# How fast does Tesla ship it’s online orders?



## Steve S.

hi, can anyone answer my question on how fast tesla ships it’s online orders? We recently ordered a wall connector with 24’ cable in anticipation of taking delivery on the model 3. It seems that tesla is really taking its time on shipping out this order. Anyone has similar experience or other? Thanks!


----------



## BobLoblaw

I was told by the Tesla recommended electrician that's installing our HPWC that in Canada it's about 2-3 weeks for delivery. It's been a week since I ordered ours, no email etc...so I'll be calling Tesla to see what they have to say. Sounds pretty standard which is why we got the jump on it and ordered so soon.


----------



## oey192

I ordered an HPWC with 24’ cable on Feb 8 and quickly received an email thanking me for my order. The email said I would get another email when the product shipped

I waited a week. No second email. I called Tesla. They were unable to help me with my order and recommended I email onlineorders @ which I did. No response from that to this day

On February 19th I arrived home to a surprise package (the HPWC). I had never been notified that it was shipped or been given a tracking number or any communication of any kind. I now have my HPWC ready to be installed in a few weeks when I get solar but Tesla’s communication regarding the order was the absolute worst I have ever experienced. They don’t even list if their products are in or out of stock on their website!

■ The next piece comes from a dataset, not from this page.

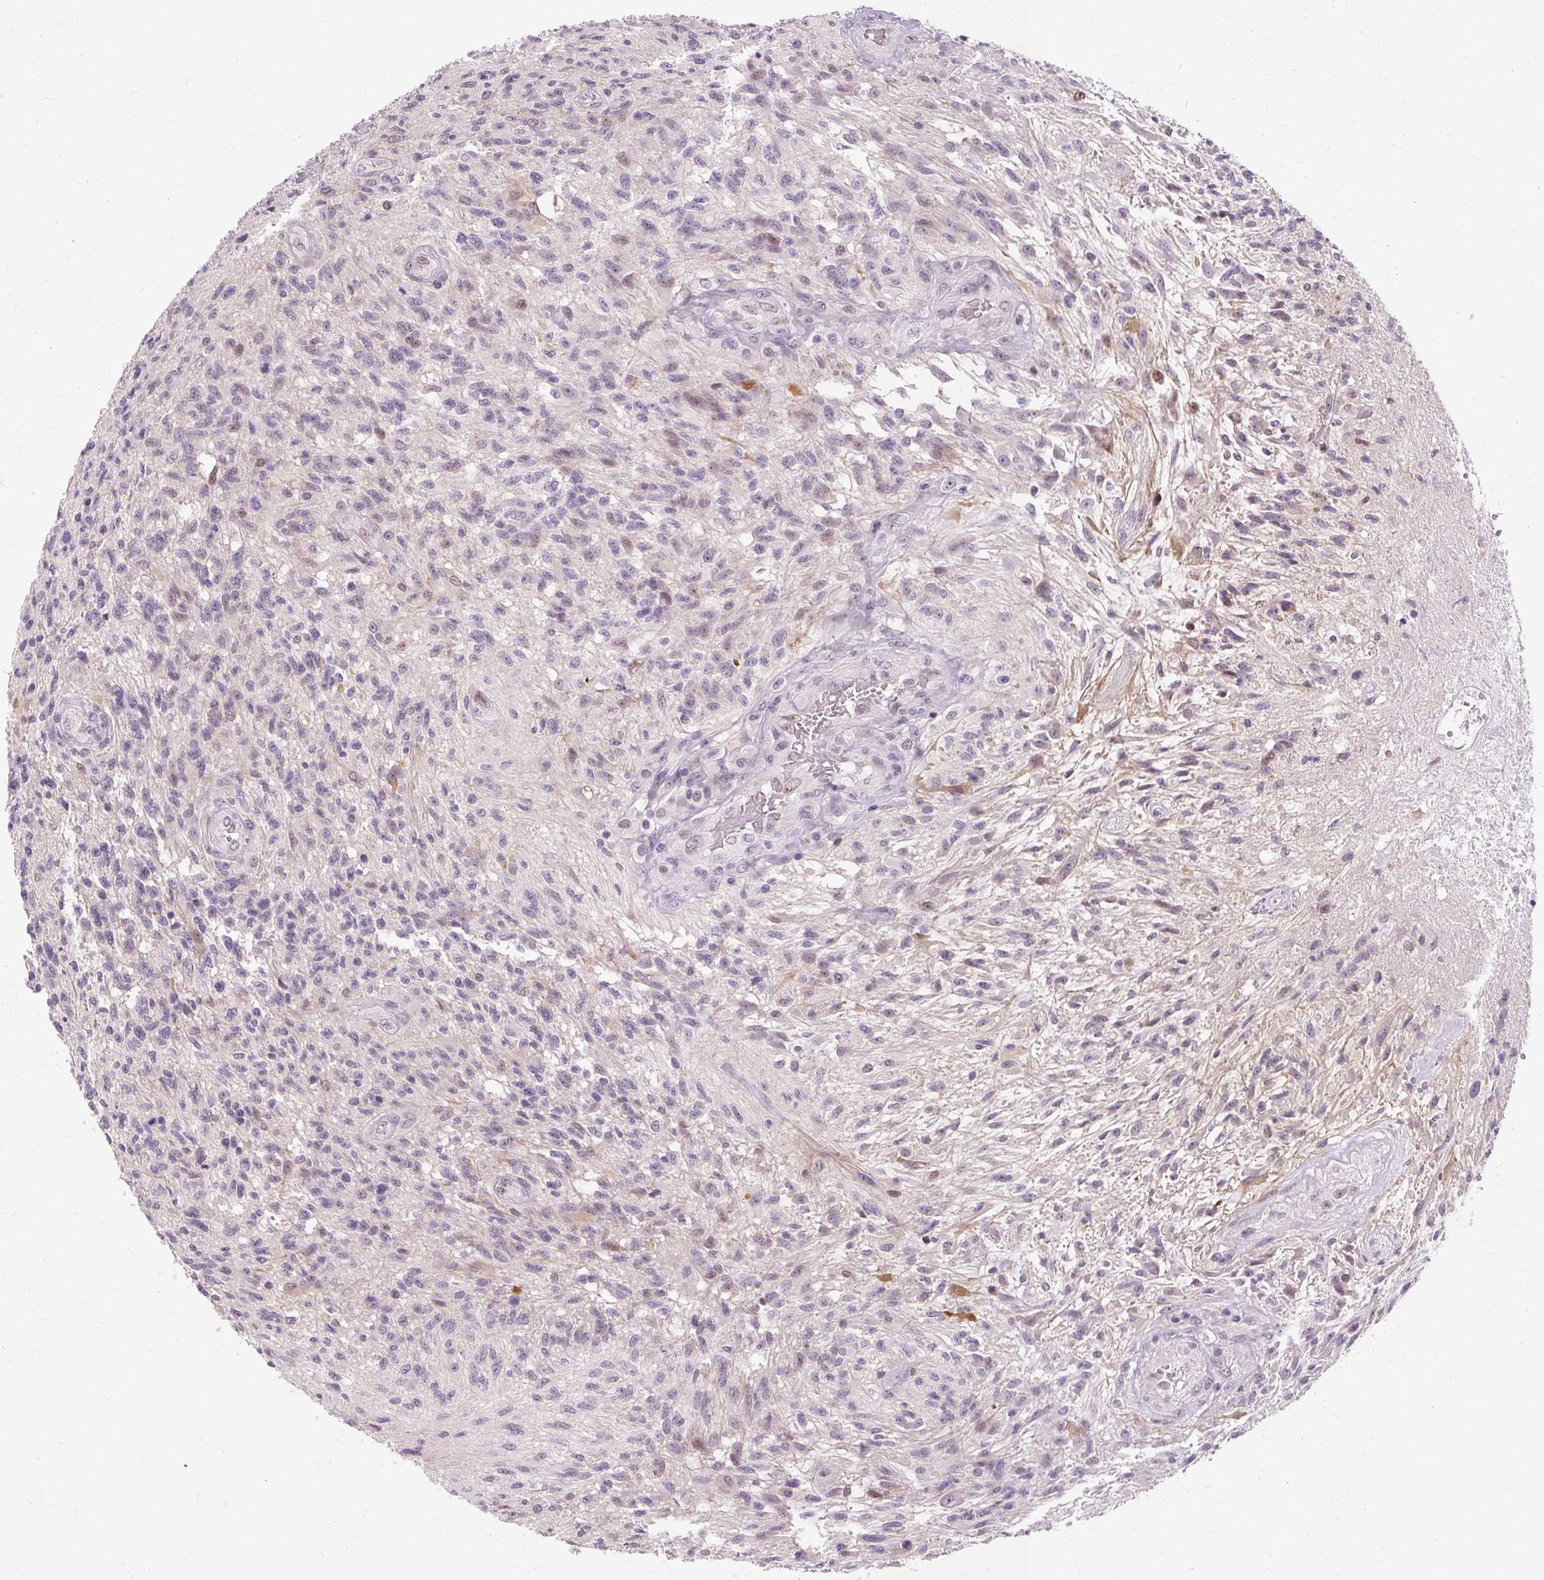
{"staining": {"intensity": "weak", "quantity": "<25%", "location": "nuclear"}, "tissue": "glioma", "cell_type": "Tumor cells", "image_type": "cancer", "snomed": [{"axis": "morphology", "description": "Glioma, malignant, High grade"}, {"axis": "topography", "description": "Brain"}], "caption": "Immunohistochemistry histopathology image of human glioma stained for a protein (brown), which demonstrates no staining in tumor cells.", "gene": "RYBP", "patient": {"sex": "male", "age": 56}}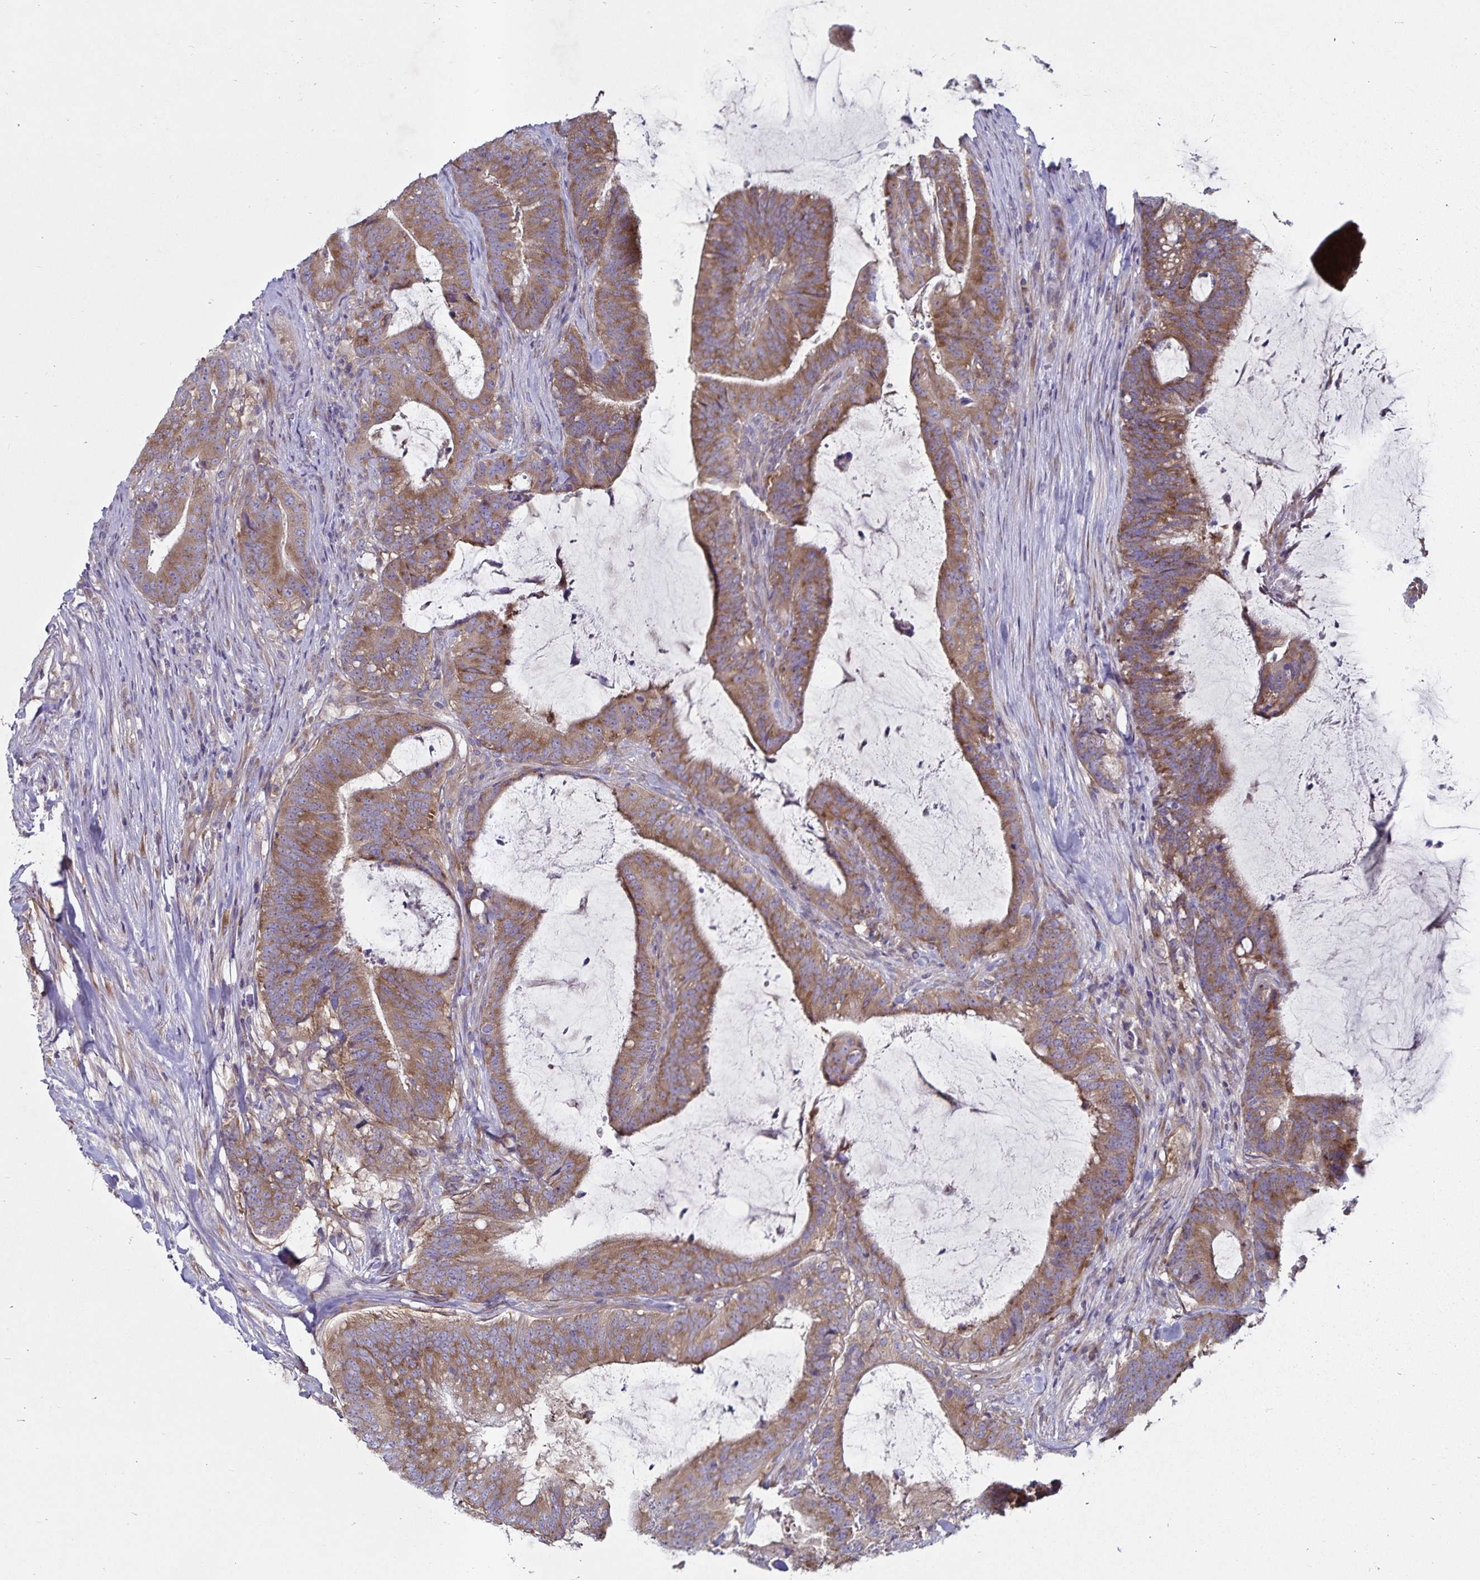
{"staining": {"intensity": "moderate", "quantity": ">75%", "location": "cytoplasmic/membranous"}, "tissue": "colorectal cancer", "cell_type": "Tumor cells", "image_type": "cancer", "snomed": [{"axis": "morphology", "description": "Adenocarcinoma, NOS"}, {"axis": "topography", "description": "Colon"}], "caption": "Immunohistochemistry image of human colorectal adenocarcinoma stained for a protein (brown), which shows medium levels of moderate cytoplasmic/membranous positivity in about >75% of tumor cells.", "gene": "FAM120A", "patient": {"sex": "female", "age": 43}}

Hopefully you will get your HPWC within 7-10 business days of ordering it (that’s what someone at the Bellevue WA store told me) but you probably won’t know when you’re going to get it until it arrives


----------



## BobLoblaw

Thanks for that! My experience calling today was exactly the same, sent online orders an email. Hopefully this means I’ll have a surprise on my doorstep soon too


----------



## Steve S.

Thanks!!


----------



## Steve S.

oey192 said:


> I ordered an HPWC with 24' cable on Feb 8 and quickly received an email thanking me for my order. The email said I would get another email when the product shipped
> 
> I waited a week. No second email. I called Tesla. They were unable to help me with my order and recommended I email onlineorders @ which I did. No response from that to this day
> 
> On February 19th I arrived home to a surprise package (the HPWC). I had never been notified that it was shipped or been given a tracking number or any communication of any kind. I now have my HPWC ready to be installed in a few weeks when I get solar but Tesla's communication regarding the order was the absolute worst I have ever experienced. They don't even list if their products are in or out of stock on their website!
> 
> Hopefully you will get your HPWC within 7-10 business days of ordering it (that's what someone at the Bellevue WA store told me) but you probably won't know when you're going to get it until it arrives


I received my wall connector on March 5 (ordered on Feb 23). So it took just over a week to arrive on the doorstep. No shipping notification email from Tesla. It just showed up. :tearsofjoy:


----------